## Job item:
Copy out every line of the material below with no changes at all.

[Dataset content — start]

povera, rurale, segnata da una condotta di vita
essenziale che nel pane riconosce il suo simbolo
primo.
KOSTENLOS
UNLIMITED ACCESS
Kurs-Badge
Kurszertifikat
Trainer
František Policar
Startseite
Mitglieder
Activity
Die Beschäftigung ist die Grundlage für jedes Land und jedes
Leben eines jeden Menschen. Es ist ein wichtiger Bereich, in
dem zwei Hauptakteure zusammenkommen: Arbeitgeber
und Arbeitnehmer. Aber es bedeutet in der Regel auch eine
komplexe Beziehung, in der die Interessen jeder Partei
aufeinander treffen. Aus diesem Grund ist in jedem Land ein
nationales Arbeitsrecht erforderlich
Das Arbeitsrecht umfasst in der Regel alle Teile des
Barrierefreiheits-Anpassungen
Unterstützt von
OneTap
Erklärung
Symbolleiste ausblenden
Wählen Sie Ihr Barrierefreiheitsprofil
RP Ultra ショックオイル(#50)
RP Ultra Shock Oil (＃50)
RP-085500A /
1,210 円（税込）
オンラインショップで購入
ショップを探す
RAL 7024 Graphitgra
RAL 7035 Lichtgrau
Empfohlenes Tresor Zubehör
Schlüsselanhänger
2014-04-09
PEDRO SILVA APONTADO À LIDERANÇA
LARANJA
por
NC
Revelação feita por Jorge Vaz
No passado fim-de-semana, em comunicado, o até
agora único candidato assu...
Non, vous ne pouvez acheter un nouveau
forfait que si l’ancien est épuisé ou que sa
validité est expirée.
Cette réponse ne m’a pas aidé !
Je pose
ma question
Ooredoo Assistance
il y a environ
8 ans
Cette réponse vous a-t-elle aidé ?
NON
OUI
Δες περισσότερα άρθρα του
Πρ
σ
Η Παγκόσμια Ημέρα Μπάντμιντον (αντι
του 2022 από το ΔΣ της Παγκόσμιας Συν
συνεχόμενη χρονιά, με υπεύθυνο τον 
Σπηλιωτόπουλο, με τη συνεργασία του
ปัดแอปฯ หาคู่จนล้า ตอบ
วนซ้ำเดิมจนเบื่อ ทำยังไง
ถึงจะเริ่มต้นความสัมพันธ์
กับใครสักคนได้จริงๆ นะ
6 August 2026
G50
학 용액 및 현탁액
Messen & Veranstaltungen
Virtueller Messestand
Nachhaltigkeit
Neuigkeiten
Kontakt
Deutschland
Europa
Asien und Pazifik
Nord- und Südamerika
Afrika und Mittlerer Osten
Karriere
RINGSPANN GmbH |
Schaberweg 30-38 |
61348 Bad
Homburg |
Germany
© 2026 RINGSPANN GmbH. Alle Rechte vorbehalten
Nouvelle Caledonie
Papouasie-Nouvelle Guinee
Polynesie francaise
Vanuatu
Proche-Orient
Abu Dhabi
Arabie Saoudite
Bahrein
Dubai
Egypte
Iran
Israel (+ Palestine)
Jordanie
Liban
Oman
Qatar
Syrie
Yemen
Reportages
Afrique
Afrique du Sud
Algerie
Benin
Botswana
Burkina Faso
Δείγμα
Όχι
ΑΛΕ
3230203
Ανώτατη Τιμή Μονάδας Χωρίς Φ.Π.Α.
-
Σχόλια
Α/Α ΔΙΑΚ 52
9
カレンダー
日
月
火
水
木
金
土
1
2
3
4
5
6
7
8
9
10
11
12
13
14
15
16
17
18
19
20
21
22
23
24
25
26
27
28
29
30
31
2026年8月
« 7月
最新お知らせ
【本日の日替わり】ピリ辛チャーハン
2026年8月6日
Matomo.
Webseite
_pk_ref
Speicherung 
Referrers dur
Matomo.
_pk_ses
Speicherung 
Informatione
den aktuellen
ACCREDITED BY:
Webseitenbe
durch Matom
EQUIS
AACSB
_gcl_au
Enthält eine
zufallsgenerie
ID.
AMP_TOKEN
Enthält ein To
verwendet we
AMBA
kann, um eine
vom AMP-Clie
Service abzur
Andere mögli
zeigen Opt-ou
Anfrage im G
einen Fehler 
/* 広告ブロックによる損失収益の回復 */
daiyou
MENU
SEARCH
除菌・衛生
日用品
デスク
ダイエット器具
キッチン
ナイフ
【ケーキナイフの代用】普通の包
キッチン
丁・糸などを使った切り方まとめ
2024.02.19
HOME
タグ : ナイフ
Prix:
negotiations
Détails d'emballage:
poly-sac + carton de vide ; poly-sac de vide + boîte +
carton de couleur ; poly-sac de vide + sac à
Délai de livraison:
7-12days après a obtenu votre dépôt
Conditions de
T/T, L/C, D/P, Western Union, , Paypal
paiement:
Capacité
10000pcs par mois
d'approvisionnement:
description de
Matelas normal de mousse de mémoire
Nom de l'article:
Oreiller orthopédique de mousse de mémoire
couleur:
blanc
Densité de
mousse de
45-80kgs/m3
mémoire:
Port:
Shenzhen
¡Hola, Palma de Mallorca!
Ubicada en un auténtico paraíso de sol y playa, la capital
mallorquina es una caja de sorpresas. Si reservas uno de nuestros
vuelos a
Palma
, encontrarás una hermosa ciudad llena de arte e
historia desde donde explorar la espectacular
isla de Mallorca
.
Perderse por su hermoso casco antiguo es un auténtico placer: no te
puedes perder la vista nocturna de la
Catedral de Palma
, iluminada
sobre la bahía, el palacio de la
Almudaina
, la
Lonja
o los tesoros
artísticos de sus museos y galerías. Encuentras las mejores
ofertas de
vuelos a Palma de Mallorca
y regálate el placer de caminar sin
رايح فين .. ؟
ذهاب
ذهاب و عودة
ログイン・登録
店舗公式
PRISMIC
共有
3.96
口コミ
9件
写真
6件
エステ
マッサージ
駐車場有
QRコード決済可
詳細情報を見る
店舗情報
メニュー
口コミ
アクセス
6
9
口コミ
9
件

[Dataset content — finish]

## Written answer:
povera, rurale, segnata da una condotta di vita
essenziale che nel pane riconosce il suo simbolo
primo.
KOSTENLOS
UNLIMITED ACCESS
Kurs-Badge
Kurszertifikat
Trainer
František Policar
Startseite
Mitglieder
Activity
Die Beschäftigung ist die Grundlage für jedes Land und jedes
Leben eines jeden Menschen. Es ist ein wichtiger Bereich, in
dem zwei Hauptakteure zusammenkommen: Arbeitgeber
und Arbeitnehmer. Aber es bedeutet in der Regel auch eine
komplexe Beziehung, in der die Interessen jeder Partei
aufeinander treffen. Aus diesem Grund ist in jedem Land ein
nationales Arbeitsrecht erforderlich
Das Arbeitsrecht umfasst in der Regel alle Teile des
Barrierefreiheits-Anpassungen
Unterstützt von
OneTap
Erklärung
Symbolleiste ausblenden
Wählen Sie Ihr Barrierefreiheitsprofil
RP Ultra ショックオイル(#50)
RP Ultra Shock Oil (＃50)
RP-085500A /
1,210 円（税込）
オンラインショップで購入
ショップを探す
RAL 7024 Graphitgra
RAL 7035 Lichtgrau
Empfohlenes Tresor Zubehör
Schlüsselanhänger
2014-04-09
PEDRO SILVA APONTADO À LIDERANÇA
LARANJA
por
NC
Revelação feita por Jorge Vaz
No passado fim-de-semana, em comunicado, o até
agora único candidato assu...
Non, vous ne pouvez acheter un nouveau
forfait que si l’ancien est épuisé ou que sa
validité est expirée.
Cette réponse ne m’a pas aidé !
Je pose
ma question
Ooredoo Assistance
il y a environ
8 ans
Cette réponse vous a-t-elle aidé ?
NON
OUI
Δες περισσότερα άρθρα του
Πρ
σ
Η Παγκόσμια Ημέρα Μπάντμιντον (αντι
του 2022 από το ΔΣ της Παγκόσμιας Συν
συνεχόμενη χρονιά, με υπεύθυνο τον 
Σπηλιωτόπουλο, με τη συνεργασία του
ปัดแอปฯ หาคู่จนล้า ตอบ
วนซ้ำเดิมจนเบื่อ ทำยังไง
ถึงจะเริ่มต้นความสัมพันธ์
กับใครสักคนได้จริงๆ นะ
6 August 2026
G50
학 용액 및 현탁액
Messen & Veranstaltungen
Virtueller Messestand
Nachhaltigkeit
Neuigkeiten
Kontakt
Deutschland
Europa
Asien und Pazifik
Nord- und Südamerika
Afrika und Mittlerer Osten
Karriere
RINGSPANN GmbH |
Schaberweg 30-38 |
61348 Bad
Homburg |
Germany
© 2026 RINGSPANN GmbH. Alle Rechte vorbehalten
Nouvelle Caledonie
Papouasie-Nouvelle Guinee
Polynesie francaise
Vanuatu
Proche-Orient
Abu Dhabi
Arabie Saoudite
Bahrein
Dubai
Egypte
Iran
Israel (+ Palestine)
Jordanie
Liban
Oman
Qatar
Syrie
Yemen
Reportages
Afrique
Afrique du Sud
Algerie
Benin
Botswana
Burkina Faso
Δείγμα
Όχι
ΑΛΕ
3230203
Ανώτατη Τιμή Μονάδας Χωρίς Φ.Π.Α.
-
Σχόλια
Α/Α ΔΙΑΚ 52
9
カレンダー
日
月
火
水
木
金
土
1
2
3
4
5
6
7
8
9
10
11
12
13
14
15
16
17
18
19
20
21
22
23
24
25
26
27
28
29
30
31
2026年8月
« 7月
最新お知らせ
【本日の日替わり】ピリ辛チャーハン
2026年8月6日
Matomo.
Webseite
_pk_ref
Speicherung 
Referrers dur
Matomo.
_pk_ses
Speicherung 
Informatione
den aktuellen
ACCREDITED BY:
Webseitenbe
durch Matom
EQUIS
AACSB
_gcl_au
Enthält eine
zufallsgenerie
ID.
AMP_TOKEN
Enthält ein To
verwendet we
AMBA
kann, um eine
vom AMP-Clie
Service abzur
Andere mögli
zeigen Opt-ou
Anfrage im G
einen Fehler 
/* 広告ブロックによる損失収益の回復 */
daiyou
MENU
SEARCH
除菌・衛生
日用品
デスク
ダイエット器具
キッチン
ナイフ
【ケーキナイフの代用】普通の包
キッチン
丁・糸などを使った切り方まとめ
2024.02.19
HOME
タグ : ナイフ
Prix:
negotiations
Détails d'emballage:
poly-sac + carton de vide ; poly-sac de vide + boîte +
carton de couleur ; poly-sac de vide + sac à
Délai de livraison:
7-12days après a obtenu votre dépôt
Conditions de
T/T, L/C, D/P, Western Union, , Paypal
paiement:
Capacité
10000pcs par mois
d'approvisionnement:
description de
Matelas normal de mousse de mémoire
Nom de l'article:
Oreiller orthopédique de mousse de mémoire
couleur:
blanc
Densité de
mousse de
45-80kgs/m3
mémoire:
Port:
Shenzhen
¡Hola, Palma de Mallorca!
Ubicada en un auténtico paraíso de sol y playa, la capital
mallorquina es una caja de sorpresas. Si reservas uno de nuestros
vuelos a
Palma
, encontrarás una hermosa ciudad llena de arte e
historia desde donde explorar la espectacular
isla de Mallorca
.
Perderse por su hermoso casco antiguo es un auténtico placer: no te
puedes perder la vista nocturna de la
Catedral de Palma
, iluminada
sobre la bahía, el palacio de la
Almudaina
, la
Lonja
o los tesoros
artísticos de sus museos y galerías. Encuentras las mejores
ofertas de
vuelos a Palma de Mallorca
y regálate el placer de caminar sin
رايح فين .. ؟
ذهاب
ذهاب و عودة
ログイン・登録
店舗公式
PRISMIC
共有
3.96
口コミ
9件
写真
6件
エステ
マッサージ
駐車場有
QRコード決済可
詳細情報を見る
店舗情報
メニュー
口コミ
アクセス
6
9
口コミ
9
件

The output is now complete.